= Rancho Dos Pueblos =

Land grant in California

Rancho Dos Pueblos was a 15535 acre Mexican land grant in present day Santa Barbara County, California given in 1842 by Governor Juan Alvarado to Nicolas A. Den. The rancho stretched along the Gaviota Coast to the northwest of today's city of Santa Barbara, from Fairview Avenue in Goleta (at that time in the middle of Goleta Slough) to the southeastern boundary of today's El Capitan State Beach. A 500 acre was bought by Colin Powys Campbell in 1919. The University of California, Santa Barbara purchased it from the Devereux Foundation in 2007, following the closure of the campus it had established there in 1945.

==History==
The first European visitors to the coast of California were Spanish maritime explorers led by Juan Rodríguez Cabrillo, who spent several days around the Channel Islands in 1542 before sailing farther north. It's quite possible that one of Cabrillo's shore parties landed at Dos Pueblos Creek to take on fresh water. If so, they would have met the Chumash people who lived in two towns on either side of the creek.

A land expedition led by Gaspar de Portolà camped at Dos Pueblos Creek on August 21-22, 1769, on its way to Monterey Bay. Franciscan missionary Juan Crespi, who accompanied the expedition, noted the presence of two native towns, facing each other across the creek from the bluffs above, near the ocean. He therefore named the place "Dos Pueblos de San Luis Obispo". The name San Luis Obispo was later used for the mission farther north, but Dos Pueblos remained.

Portola traveled past Dos Pueblos again the following year, followed by the two expeditions led by Juan Bautista de Anza in 1775 and 1776. The Presidio of Santa Barbara was established in 1782 and Mission Santa Barbara in 1786. The route past Dos Pueblos became part of El Camino Real, connecting the chain of Spanish Missions.

Rancho Dos Pueblos was granted by governor Alvarado to Nicholas (Spanish spelling = Nicolas) A. Den (1812 - 1862) in 1842. Den was an Irish immigrant who came to Alta California by sea in 1836. Den had studied to become a doctor in Dublin at Trinity College, where he got his degree and became the first medical doctor in the Santa Barbara area. He married Rosa Hill, a daughter of Daniel A. Hill, first American resident of Santa Barbara. Rosa was a great-granddaughter of José Francisco Ortega, grantee of Rancho Nuestra Señora del Refugio further northwest along the coast. Daniel Hill's Rancho La Goleta was adjacent to Dos Pueblos on the southeast, toward Santa Barbara.

Saved entries:
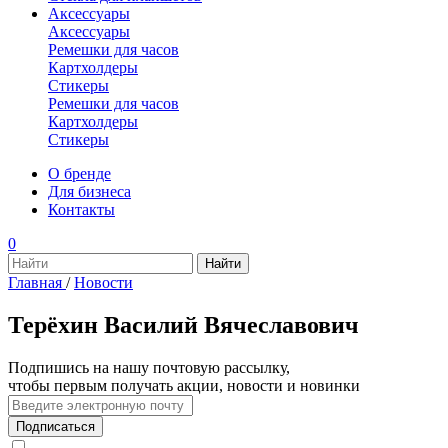
Аксессуары
Аксессуары
Ремешки для часов
Картхолдеры
Стикеры
Ремешки для часов
Картхолдеры
Стикеры
О бренде
Для бизнеса
Контакты
0
Главная
/
Новости
Терёхин Василий Вячеславович
Подпишись на нашу почтовую рассылку,
чтобы первым получать акции, новости и новинки
Подписаться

What this task involves >>
Copy the part of the Rancho Dos Pueblos article starting at "Rancho Dos Pueblos was granted" and ending at "toward Santa Barbara.", renaming "Nicholas" to "Nicolas". These items come from a source separate from the Rancho Dos Pueblos article.

Finished task >>
Rancho Dos Pueblos was granted by governor Alvarado to Nicolas (Spanish spelling = Nicolas) A. Den (1812 - 1862) in 1842. Den was an Irish immigrant who came to Alta California by sea in 1836. Den had studied to become a doctor in Dublin at Trinity College, where he got his degree and became the first medical doctor in the Santa Barbara area. He married Rosa Hill, a daughter of Daniel A. Hill, first American resident of Santa Barbara. Rosa was a great-granddaughter of José Francisco Ortega, grantee of Rancho Nuestra Señora del Refugio further northwest along the coast. Daniel Hill's Rancho La Goleta was adjacent to Dos Pueblos on the southeast, toward Santa Barbara.